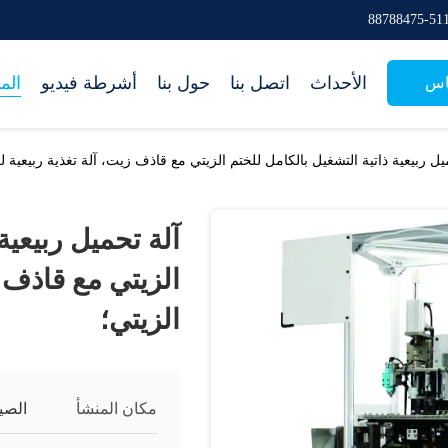
الأحداث
اتصل بنا
حول بنا
أشرطة فيديو
الم
اس
يل ربيعية ذاتية التشغيل بالكامل للختم الزيتي مع قاذف زيت، آلة تغذية ربيعية لل
آلة تحميل ربيعية
الزيتي مع قاذف ز
الزيتي؛
مكان المنشأ
الصي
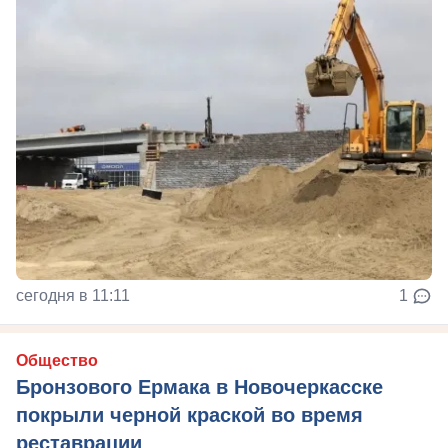
сегодня в 11:11
1
Общество
Бронзового Ермака в Новочеркасске
покрыли черной краской во время
реставрации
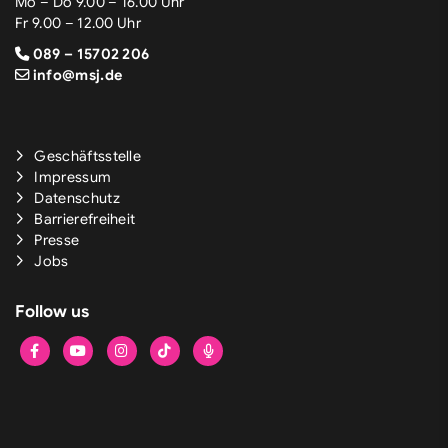
Mo – Do 9.00 – 16.00 Uhr
Fr 9.00 – 12.00 Uhr
089 – 15702 206
info@msj.de
Geschäftsstelle
Impressum
Datenschutz
Barrierefreiheit
Presse
Jobs
Follow us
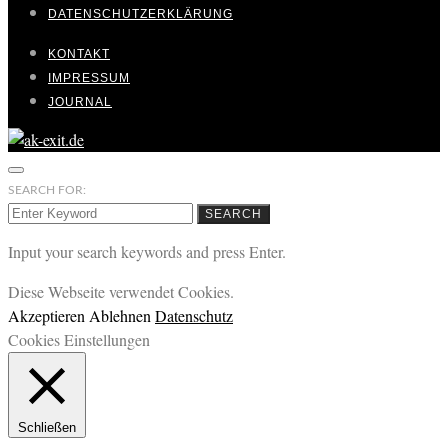
DATENSCHUTZERKLÄRUNG
KONTAKT
IMPRESSUM
JOURNAL
SEARCH FOR:
SEARCH
Input your search keywords and press Enter.
Diese Webseite verwendet Cookies.
Akzeptieren
Ablehnen
Datenschutz
Cookies Einstellungen
Schließen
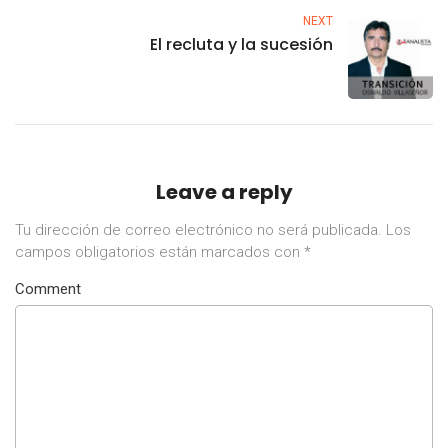
NEXT
El recluta y la sucesión
Leave a reply
Tu dirección de correo electrónico no será publicada.
Los
campos obligatorios están marcados con
*
Comment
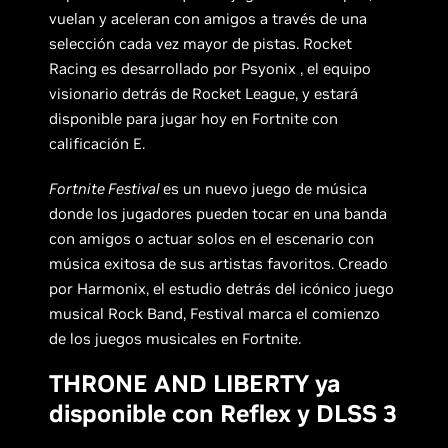
vuelan y aceleran con amigos a través de una
selección cada vez mayor de pistas. Rocket
Racing es desarrollado por Psyonix , el equipo
visionario detrás de Rocket League, y estará
disponible para jugar hoy en Fortnite con
calificación E.
Fortnite Festival
es un nuevo juego de música
donde los jugadores pueden tocar en una banda
con amigos o actuar solos en el escenario con
música exitosa de sus artistas favoritos. Creado
por Harmonix, el estudio detrás del icónico juego
musical Rock Band, Festival marca el comienzo
de los juegos musicales en Fortnite.
THRONE AND LIBERTY ya
disponible con Reflex y DLSS 3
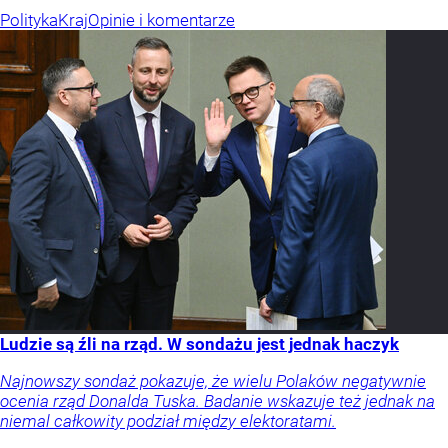
Polityka
Kraj
Opinie i komentarze
Ludzie są źli na rząd. W sondażu jest jednak haczyk
Najnowszy sondaż pokazuje, że wielu Polaków negatywnie
ocenia rząd Donalda Tuska. Badanie wskazuje też jednak na
niemal całkowity podział między elektoratami.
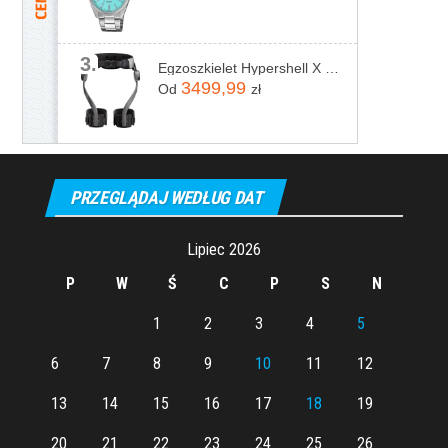
3.
Egzoszkielet Hypershell X Pro
3499,99
Od
zł
PRZEGLĄDAJ WEDŁUG DAT
Lipiec 2026
P
W
Ś
C
P
S
N
1
2
3
4
5
6
7
8
9
10
11
12
13
14
15
16
17
18
19
20
21
22
23
24
25
26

_____

**TASK OBJECTIVE:**
Apart from the images, every line above needs to be printed again exactly.

**TASK SOLUTION:**
الأحداث
اتصل بنا
حول بنا
أشرطة فيديو
الم
اس
يل ربيعية ذاتية التشغيل بالكامل للختم الزيتي مع قاذف زيت، آلة تغذية ربيعية لل
آلة تحميل ربيعية
الزيتي مع قاذف ز
الزيتي؛
مكان المنشأ
الصي
сегодня в 11:11
1
Общество
Бронзового Ермака в Новочеркасске
покрыли черной краской во время
реставрации
Mo – Do 9.00 – 16.00 Uhr
Fr 9.00 – 12.00 Uhr
089 – 15702 206
info@msj.de
Geschäftsstelle
Impressum
Datenschutz
Barrierefreiheit
Presse
Jobs
Follow us
DATENSCHUTZERKLÄRUNG
KONTAKT
IMPRESSUM
JOURNAL
SEARCH FOR:
SEARCH
Input your search keywords and press Enter.
Diese Webseite verwendet Cookies.
Akzeptieren
Ablehnen
Datenschutz
Cookies Einstellungen
Schließen
NEXT
El recluta y la sucesión
Leave a reply
Tu dirección de correo electrónico no será publicada.
Los
campos obligatorios están marcados con
*
Comment
vuelan y aceleran con amigos a través de una
selección cada vez mayor de pistas. Rocket
Racing es desarrollado por Psyonix , el equipo
visionario detrás de Rocket League, y estará
disponible para jugar hoy en Fortnite con
calificación E.
Fortnite Festival
es un nuevo juego de música
donde los jugadores pueden tocar en una banda
con amigos o actuar solos en el escenario con
música exitosa de sus artistas favoritos. Creado
por Harmonix, el estudio detrás del icónico juego
musical Rock Band, Festival marca el comienzo
de los juegos musicales en Fortnite.
THRONE AND LIBERTY ya
disponible con Reflex y DLSS 3
Polityka
Kraj
Opinie i komentarze
Ludzie są źli na rząd. W sondażu jest jednak haczyk
Najnowszy sondaż pokazuje, że wielu Polaków negatywnie
ocenia rząd Donalda Tuska. Badanie wskazuje też jednak na
niemal całkowity podział między elektoratami.
3.
Egzoszkielet Hypershell X Pro
3499,99
Od
zł
PRZEGLĄDAJ WEDŁUG DAT
Lipiec 2026
P
W
Ś
C
P
S
N
1
2
3
4
5
6
7
8
9
10
11
12
13
14
15
16
17
18
19
20
21
22
23
24
25
26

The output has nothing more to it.